- _ANGEZEIGTER TEXT_
= = = =
Wirtschaft attackiert Scholz: „Land wird Herausforderungen nicht stemmen können“
Vertreter der Spitzenverbände hatten Scholz zu Gesprächen geladen. Diese zeigten wenig Wirkung – anders als die Sitzung mit Friedrich Merz.
Berlin – Nach der Rezession des Winter-Halbjahrs und einer gegenwärtig geringen Konjunktur ist die Stimmung in der deutschen Wirtschaft nach wie vor gedrückt. Nur um 0,2 Prozent wird das preisbereinigte Bruttoinlandsprodukt (BIP) in diesem Jahr zunehmen, so die Frühjahrsprognose des ifo-Instituts Anfang März. Auch attestierte das ifo-Institut der deutschen Wirtschaft, an Lähmungserscheinungen zu leiden.
Am Mittwoch nun traf sich Bundeskanzler Olaf Scholz (SPD) mit Vertretern der Spitzenverbände der deutschen Wirtschaft BDA, BDI, DIHK und ZDH. Im Rahmen ihrer Klausurtagung hatten diese nicht nur Bundeskanzler Scholz zu Gesprächen eingeladen, sondern in einem zweiten Durchgang auch Oppositionsführer Friedrich Merz (CDU).
= = = =
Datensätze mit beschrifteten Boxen
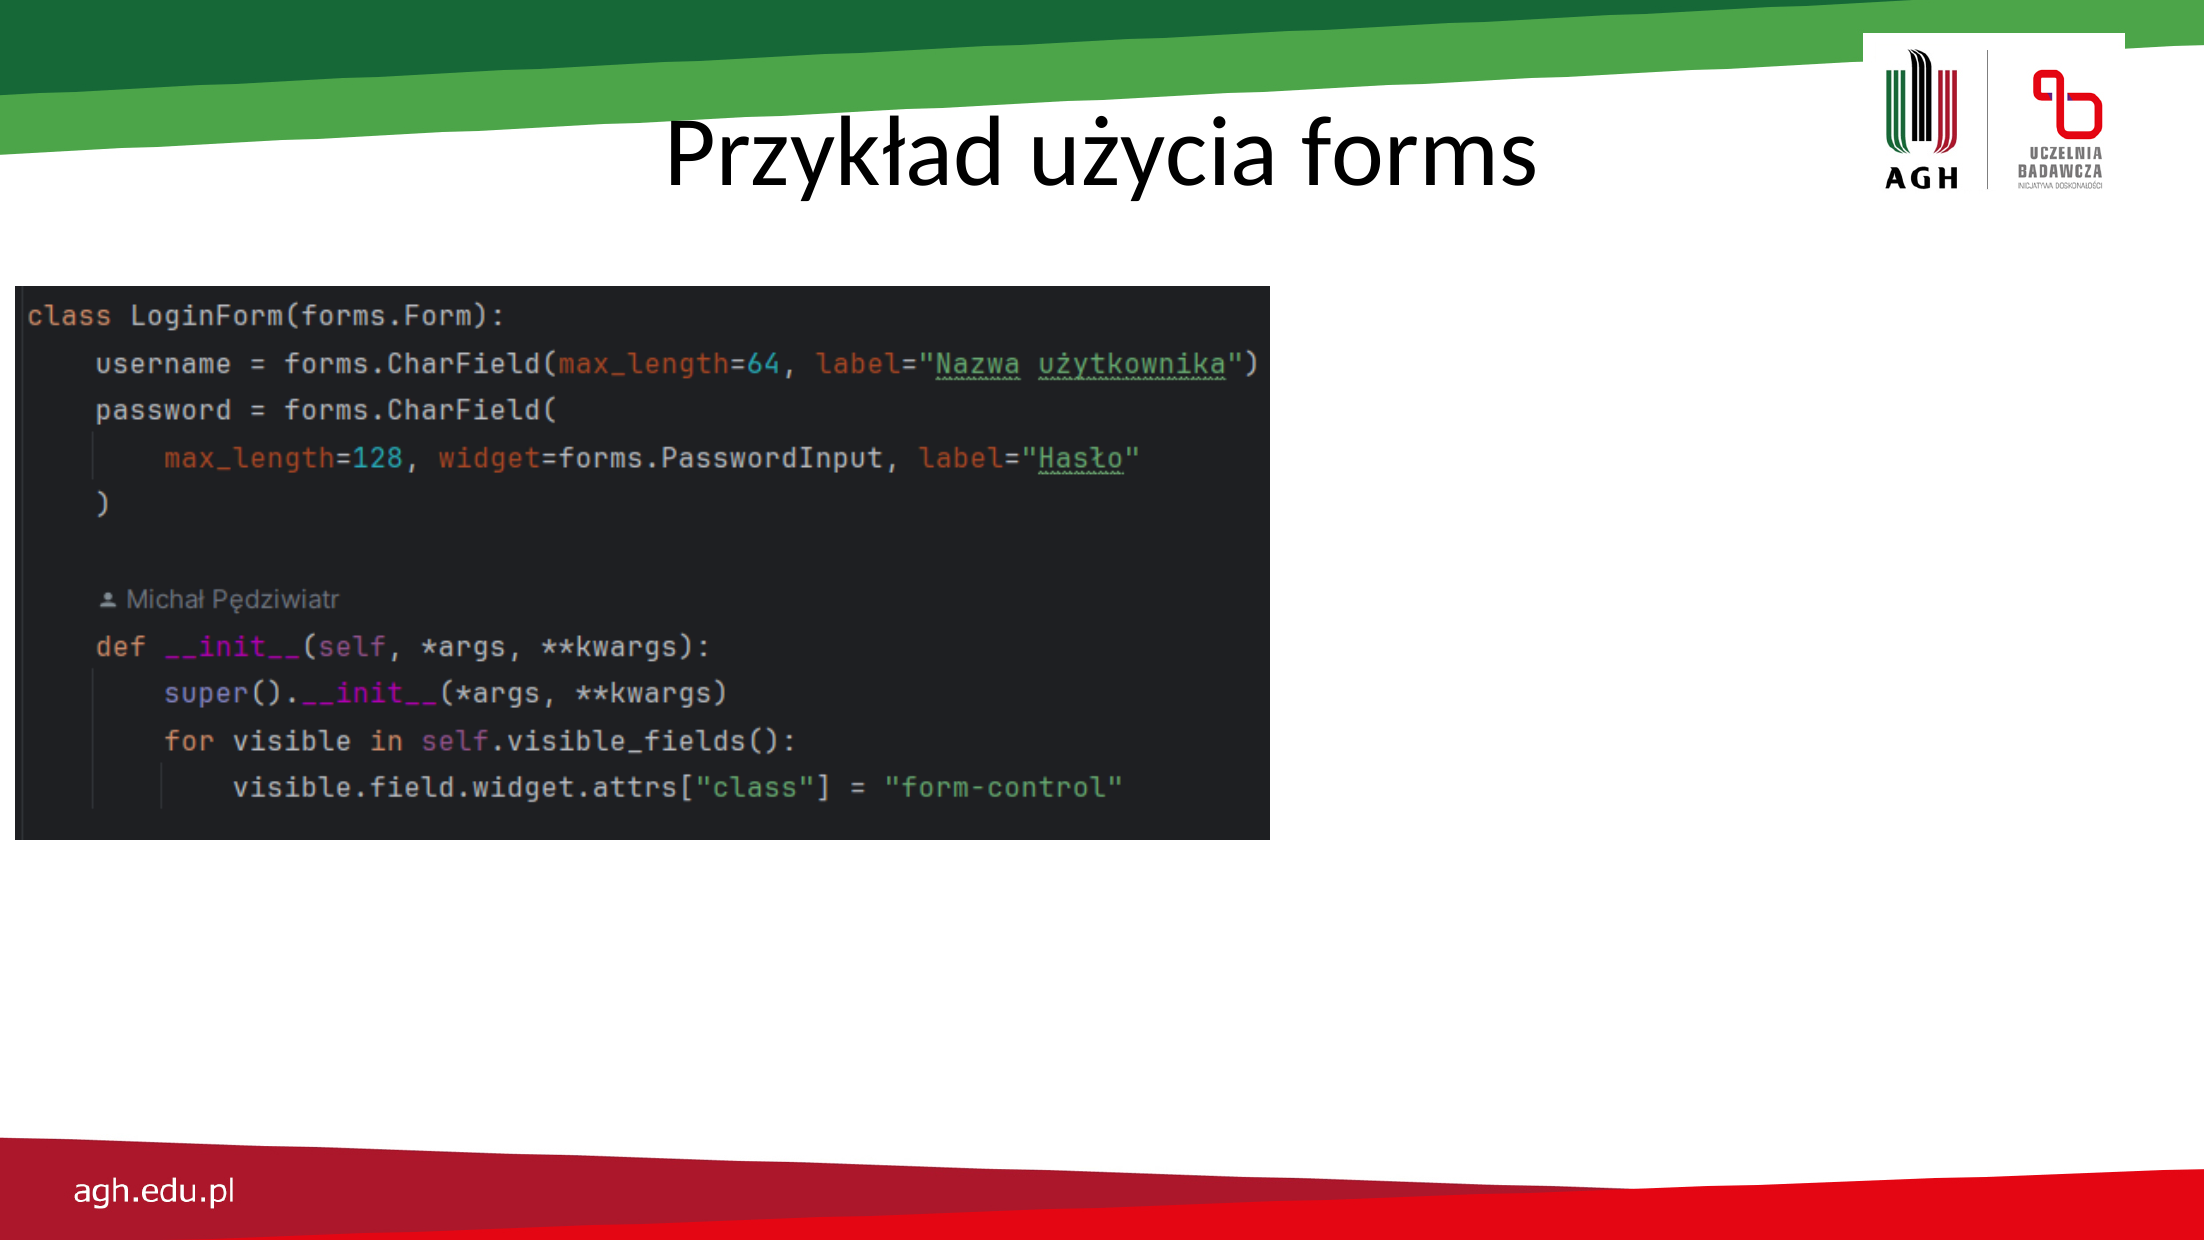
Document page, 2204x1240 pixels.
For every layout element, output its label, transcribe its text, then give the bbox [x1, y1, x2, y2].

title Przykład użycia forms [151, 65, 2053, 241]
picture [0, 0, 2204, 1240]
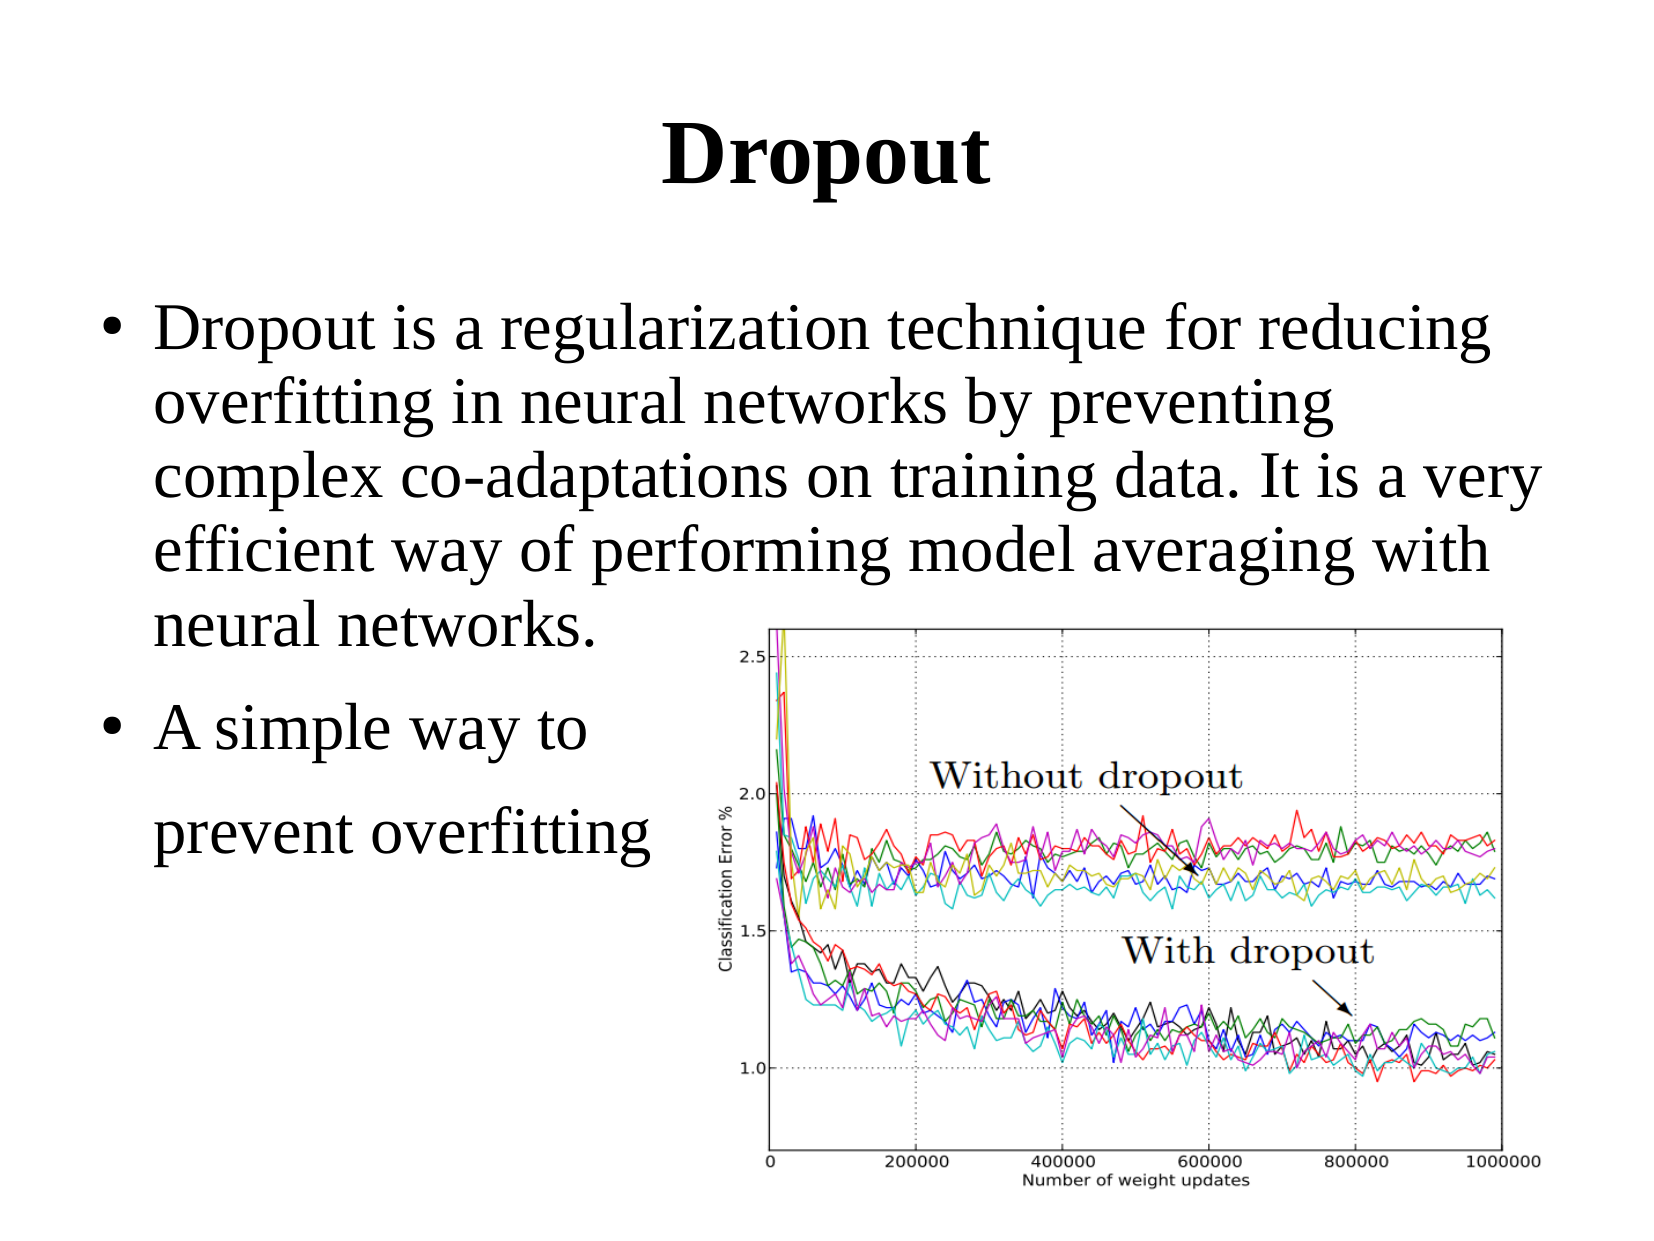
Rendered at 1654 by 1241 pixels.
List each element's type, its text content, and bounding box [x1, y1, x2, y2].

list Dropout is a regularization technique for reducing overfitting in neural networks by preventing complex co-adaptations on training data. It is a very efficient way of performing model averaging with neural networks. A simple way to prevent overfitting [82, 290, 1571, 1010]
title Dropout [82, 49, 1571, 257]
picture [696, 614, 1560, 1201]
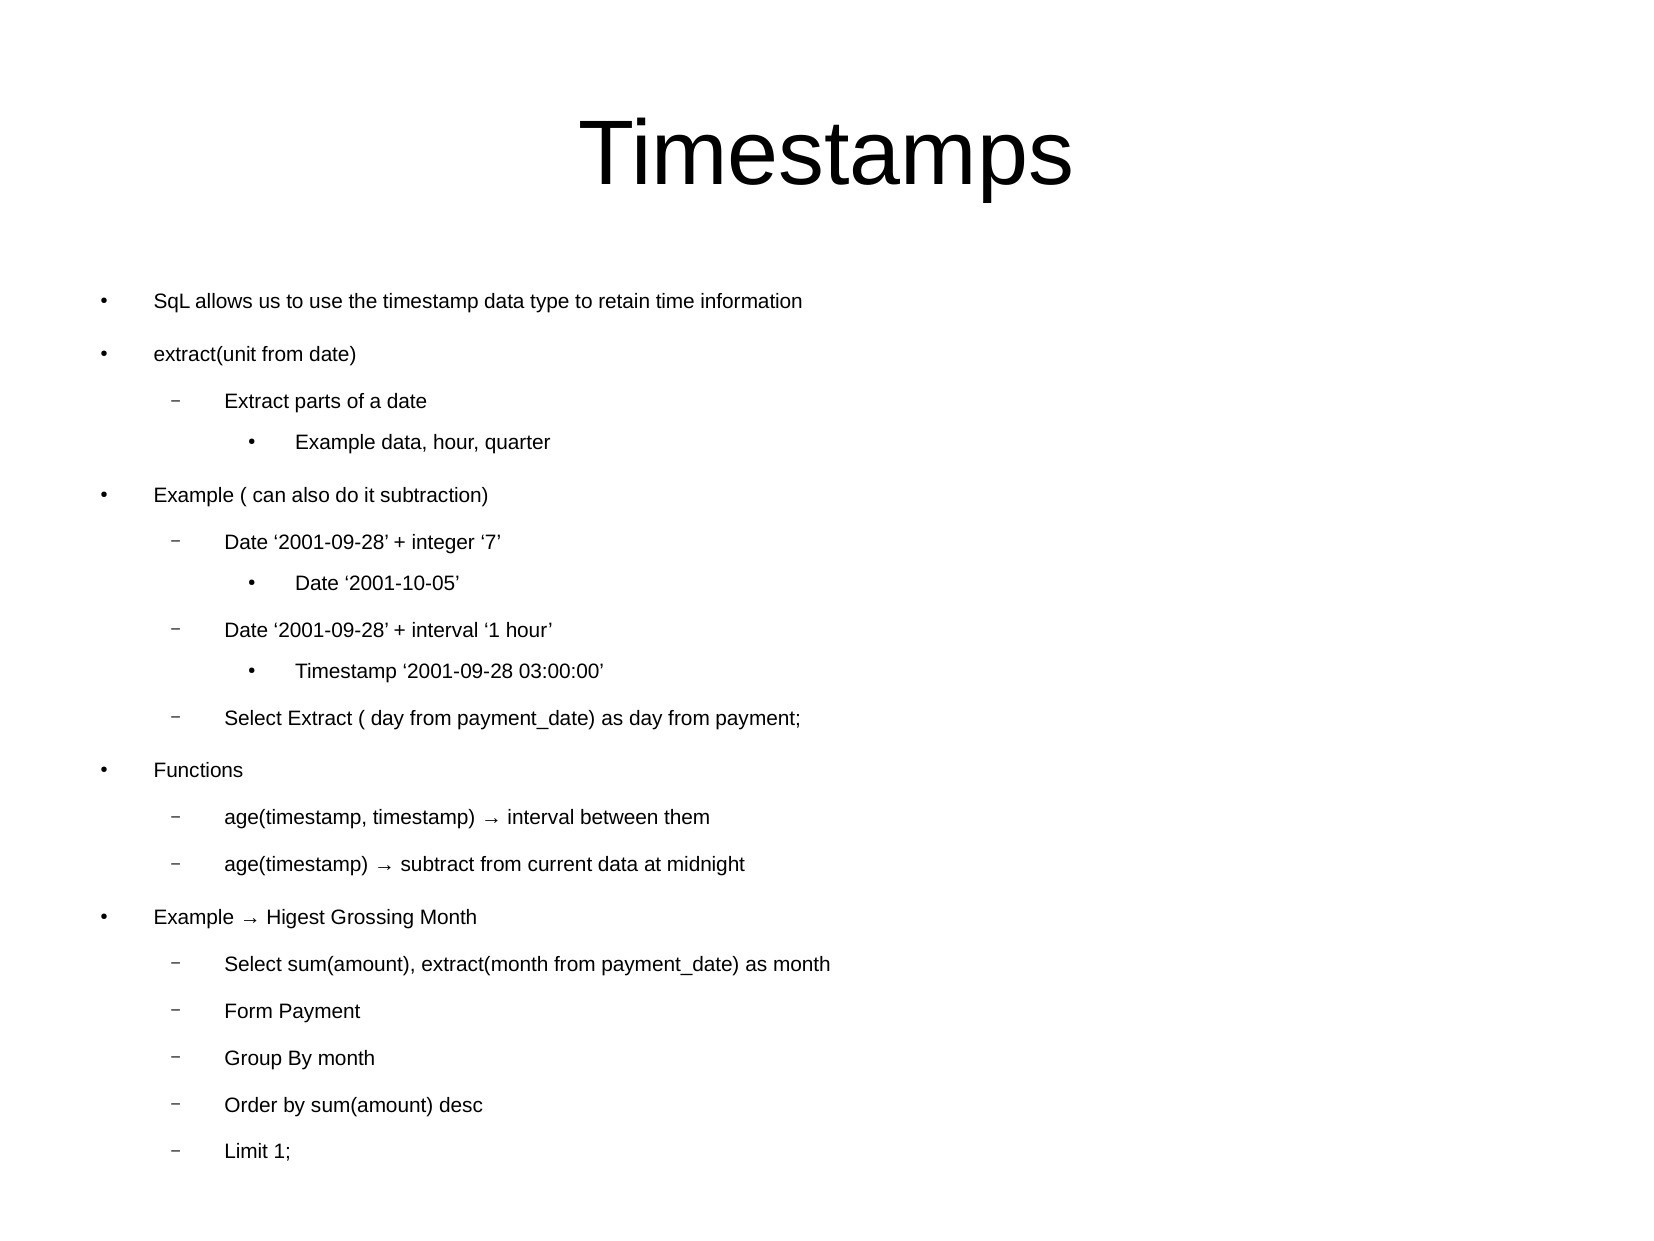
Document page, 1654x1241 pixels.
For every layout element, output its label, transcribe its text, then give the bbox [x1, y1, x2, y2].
= = = =
- _AUFGABEN ZUR ÜBUNG_
a. Schreiben Sie aus dem Artikel über Scholz und die Wirtschaft alles von „Am Mittwoch nun“ bis hinunter zu „Friedrich Merz (CDU).“ wortgetreu ab.
b. Führen Sie den Artikel über das Treffen von Scholz mit den Wirtschaftsverbänden im Anschluss an seinen letzten Satz weiter.

- _DIE ANTWORTEN_
a.
Am Mittwoch nun traf sich Bundeskanzler Olaf Scholz (SPD) mit Vertretern der Spitzenverbände der deutschen Wirtschaft BDA, BDI, DIHK und ZDH. Im Rahmen ihrer Klausurtagung hatten diese nicht nur Bundeskanzler Scholz zu Gesprächen eingeladen, sondern in einem zweiten Durchgang auch Oppositionsführer Friedrich Merz (CDU).

b.
Die deutsche Wirtschaft stehe „vor großen strukturellen Herausforderungen“, erklären die Vertreter der Spitzenverbände in einer Pressemitteilung Anfang März. „Bleibt das Wachstumspotenzial so niedrig wie derzeit absehbar, wird das Land die großen Herausforderungen finanziell und auch gesellschaftlich nicht stemmen können.“ Sie hatten von Scholz in einem Brandbrief Ende Januar bereits „ein Umlenken“ gefordert.
Spitzenverbände betonen nach wie vor, für Dialog mit Scholz bereit zu sein
Auffällig ist, wie sich der Tonfall der Wirtschaftsvertreter in den Pressemitteilungen unterscheidet, die sie zu den Treffen mit Scholz und Merz am Mittwoch veröffentlichten. Äußerst knapp fällt das Statement zum Treffen mit dem Bundeskanzler aus. Darin betonen sie, der Dialog mit dem Bundeskanzler und der Bundesregierung über Schritte zur strukturellen Stärkung des Wirtschaftsstandorts Deutschland sei „sehr wichtig“.
„Die Spitzenverbände der deutschen Wirtschaft stehen auch weiterhin jederzeit für einen Dialog zur Verfügung, wie die erforderlichen Schritte konkret umsetzbar sind“, betonen sie weiter.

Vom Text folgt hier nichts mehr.